Sur la question de la lutte contre la vie chère, « nous avons la faiblesse de croire que toutes les actions de la présente transition semblent orientées vers la lutte contre le terrorisme, avec le redimensionnement des objectifs, des missions, au-delà des aspects sécuritaires, pour prendre en compte les aspects sociaux et humanitaires. Aujourd’hui, c’est une vérité de dire que l’inflation va précipiter le ralliement de nombre de citoyens aux terroristes parce que le visage des acteurs du terrorisme a changé, ce qui fait qu’on constate dans leurs rangs des nôtres qui, hier seulement, critiquaient, dénonçaient, fustigeaient le terrorisme. C’est du fait de la pauvreté qu’aujourd’hui, de nouveaux acteurs grossissent les rangs des terroristes. J’ai bien peur que nos autorités ne contribuent à nourrir le terrorisme, car c’est une vérité de dire que la lutte contre la vie chère contribue à la lutte contre le terrorisme. Malheureusement les autorités ne semblent pas l’avoir compris et perçu », a déclaré le président du RENCOF. « Nous sommes contre cette dernière augmentation et invitons le gouvernement à surseoir à cette mesure », a-t-il martelé.
De ce fait, il invite les autorités à procéder à un audit de la SONABHY, à situer les responsabilités pour que les auteurs de malversations en répondent. Il faut, toujours d’après lui, nationaliser le pan relatif au transport à la SONABHY.
« La SONABHY collabore aujourd’hui avec 2000 véhicules appartenant à des partenaires qui engrangent par litre 53F. Ainsi, les 11 millions de litres de carburants vendus sur le territoire burkinabè donnent au total 585 millions FCFA par jour, 17 milliards par mois et plus de 200 milliards par an », a-t-il affirmé.

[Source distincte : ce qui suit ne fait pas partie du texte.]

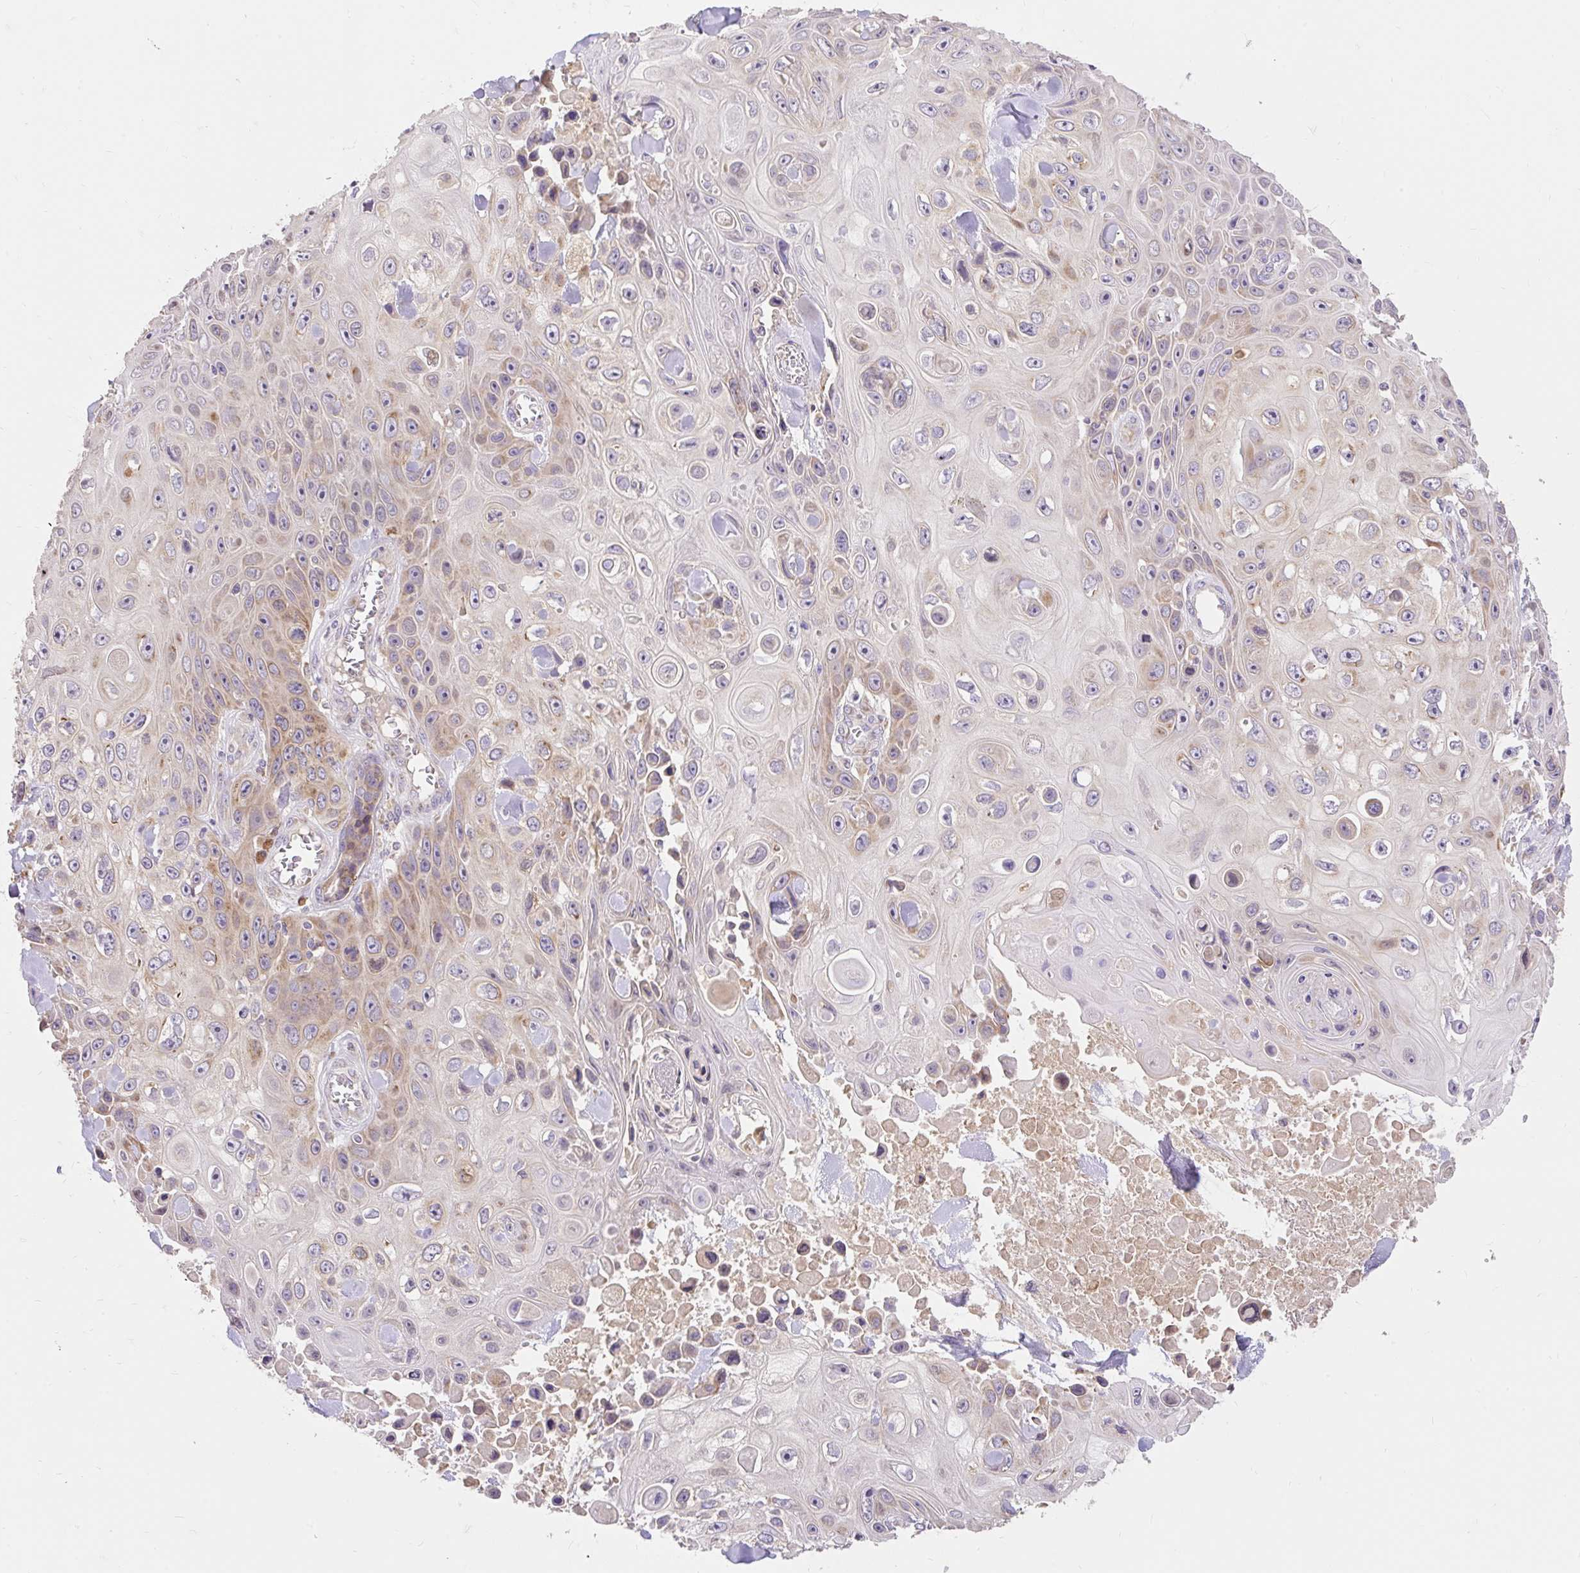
{"staining": {"intensity": "weak", "quantity": "<25%", "location": "cytoplasmic/membranous"}, "tissue": "skin cancer", "cell_type": "Tumor cells", "image_type": "cancer", "snomed": [{"axis": "morphology", "description": "Squamous cell carcinoma, NOS"}, {"axis": "topography", "description": "Skin"}], "caption": "Skin squamous cell carcinoma stained for a protein using immunohistochemistry demonstrates no positivity tumor cells.", "gene": "SEC63", "patient": {"sex": "male", "age": 82}}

Pour lui, il y a une forme de déperdition et de dilapidation des ressources publiques, un manque à gagner.
« Il faut demander aux sociétés d’Etat comme l’ONEA et la SONABEL de s’acquitter de leurs factures. Il faut également que les autorités fassent montre de sagesse, de clairvoyance pour rassembler autour d’elles l’ensemble des acteurs et partenaires sociaux pour envisager des solutions consensuelles », a terminé Adama Bayala.

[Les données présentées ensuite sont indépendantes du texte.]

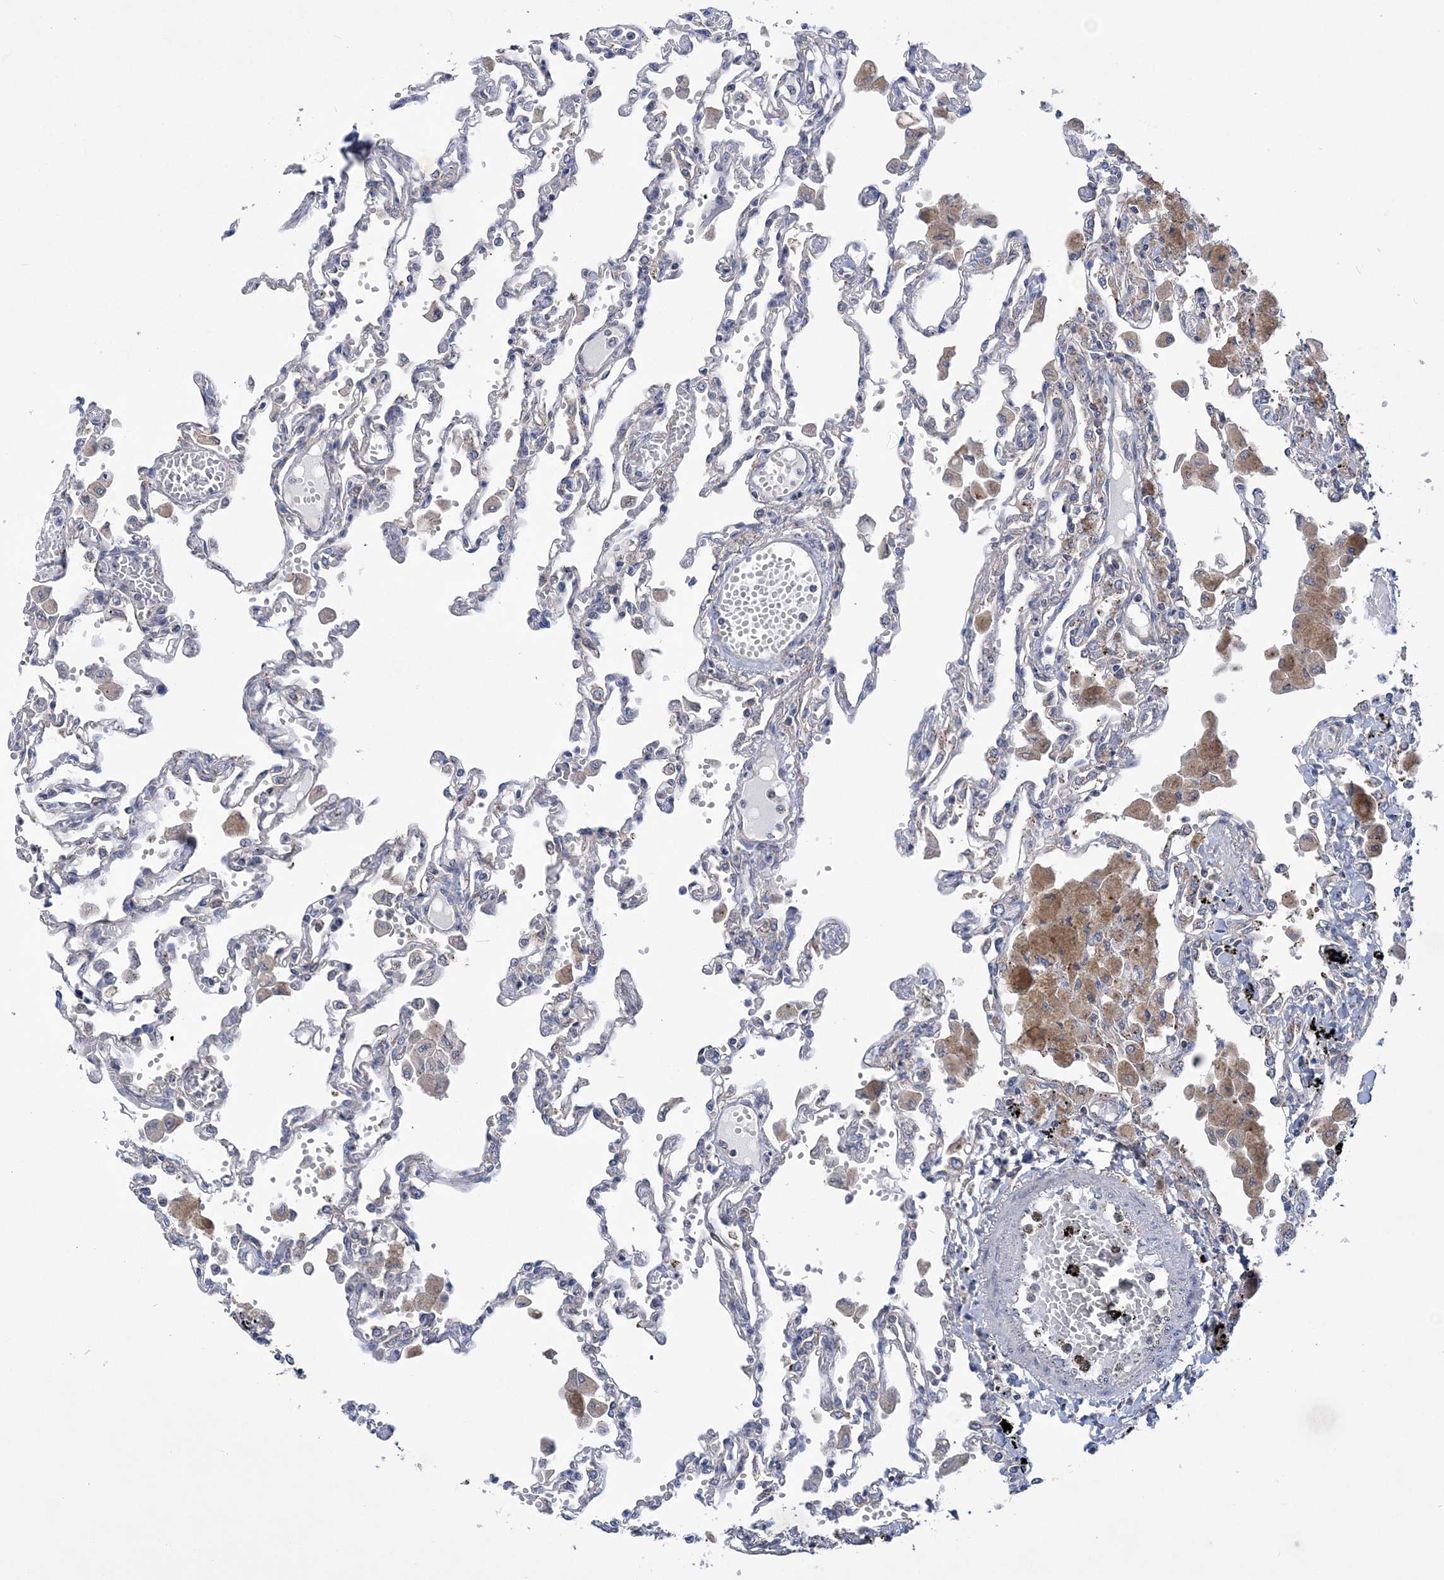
{"staining": {"intensity": "negative", "quantity": "none", "location": "none"}, "tissue": "lung", "cell_type": "Alveolar cells", "image_type": "normal", "snomed": [{"axis": "morphology", "description": "Normal tissue, NOS"}, {"axis": "topography", "description": "Bronchus"}, {"axis": "topography", "description": "Lung"}], "caption": "This is a image of immunohistochemistry (IHC) staining of normal lung, which shows no expression in alveolar cells. (DAB (3,3'-diaminobenzidine) IHC with hematoxylin counter stain).", "gene": "COPB2", "patient": {"sex": "female", "age": 49}}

Selon le président de la Ligue des consommateurs du Burkina (LCB), Dasmané Traoré, il y a une inflation jamais égalée au Burkina et les dispositions ne sont pas effectivement prises par l’Etat de façon à atténuer la situation ou à suivre les décisions que l’Etat lui-même prenait de façon à ce que le consommateur puisse éventuellement bénéficier de cette assistance pour pouvoir résister.

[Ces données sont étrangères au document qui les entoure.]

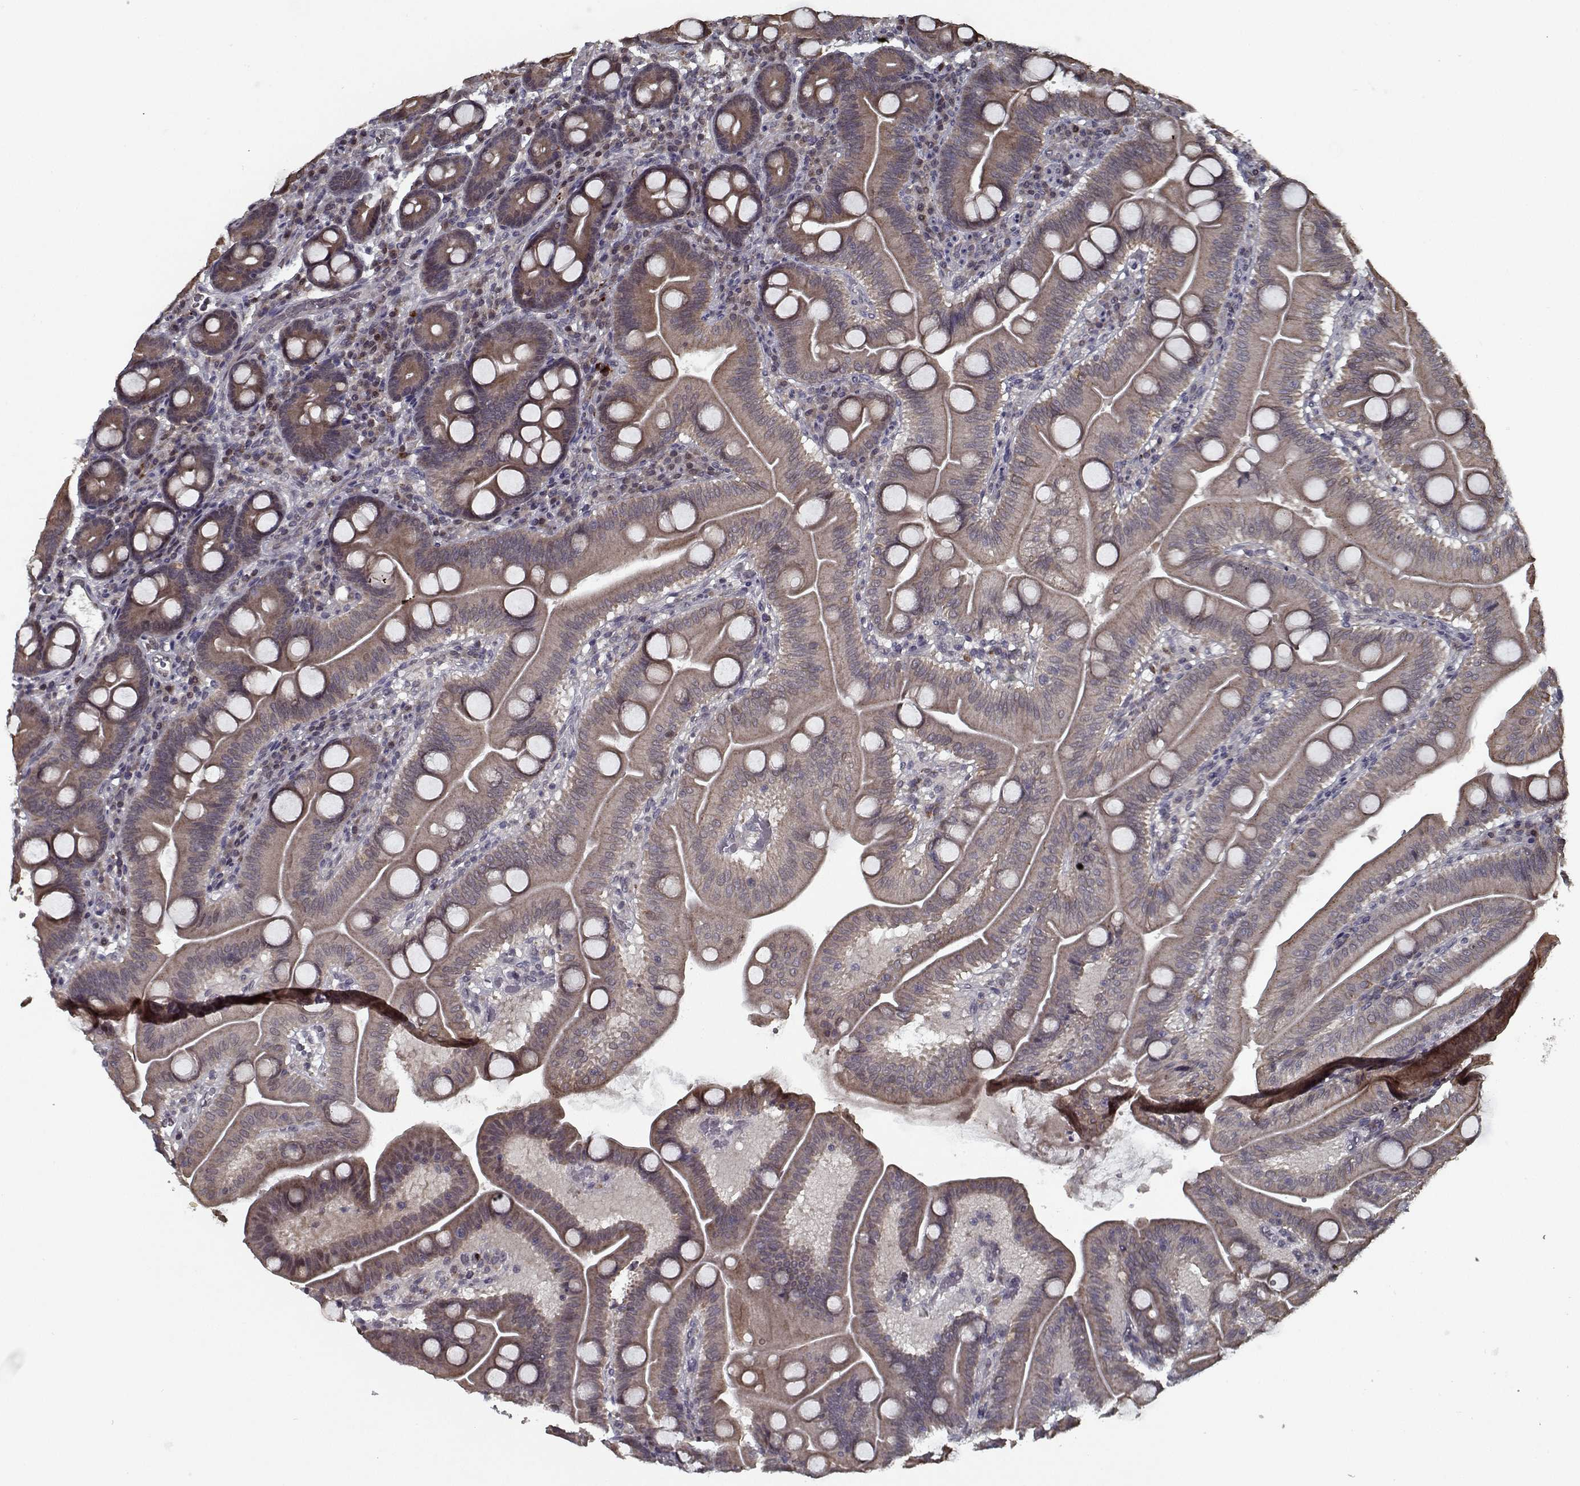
{"staining": {"intensity": "weak", "quantity": ">75%", "location": "cytoplasmic/membranous"}, "tissue": "duodenum", "cell_type": "Glandular cells", "image_type": "normal", "snomed": [{"axis": "morphology", "description": "Normal tissue, NOS"}, {"axis": "topography", "description": "Duodenum"}], "caption": "Immunohistochemical staining of normal duodenum reveals weak cytoplasmic/membranous protein expression in about >75% of glandular cells.", "gene": "NLK", "patient": {"sex": "male", "age": 59}}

« Par le passé, nous avons travaillé à arrêter un prix à ne pas dépasser pour l’ensemble des produits de première nécessité, en allégeant les taxes liées aux produits de grande consommation avec le ministère du Commerce, celui des Finances, les syndicats, les associations des importateurs, la Douane. En juin 2022, l’Etat, après concertations avec tous les acteurs concernés, avait pris la décision d’atténuer un tant soit peu la souffrance des consommateurs en injectant 14 milliards de FCFA. Mais jusqu’aujourd’hui nous ne savons pas si cette somme a été effectivement injectée car nous continuons de subir l’inflation, et l’augmentation récente du prix de l’essence en est une preuve », indique Dasmané Traoré.
« Nous n’avons jamais constaté une baisse des prix ; bien au contraire, l’inflation va de plus belle. C’est pourquoi nous souhaiterions que l’Etat veille à retrouver les 14 milliards de FCFA, si effectivement ils ont été débloqués, et à les réinjecter là où il faut », a-t-il conclu.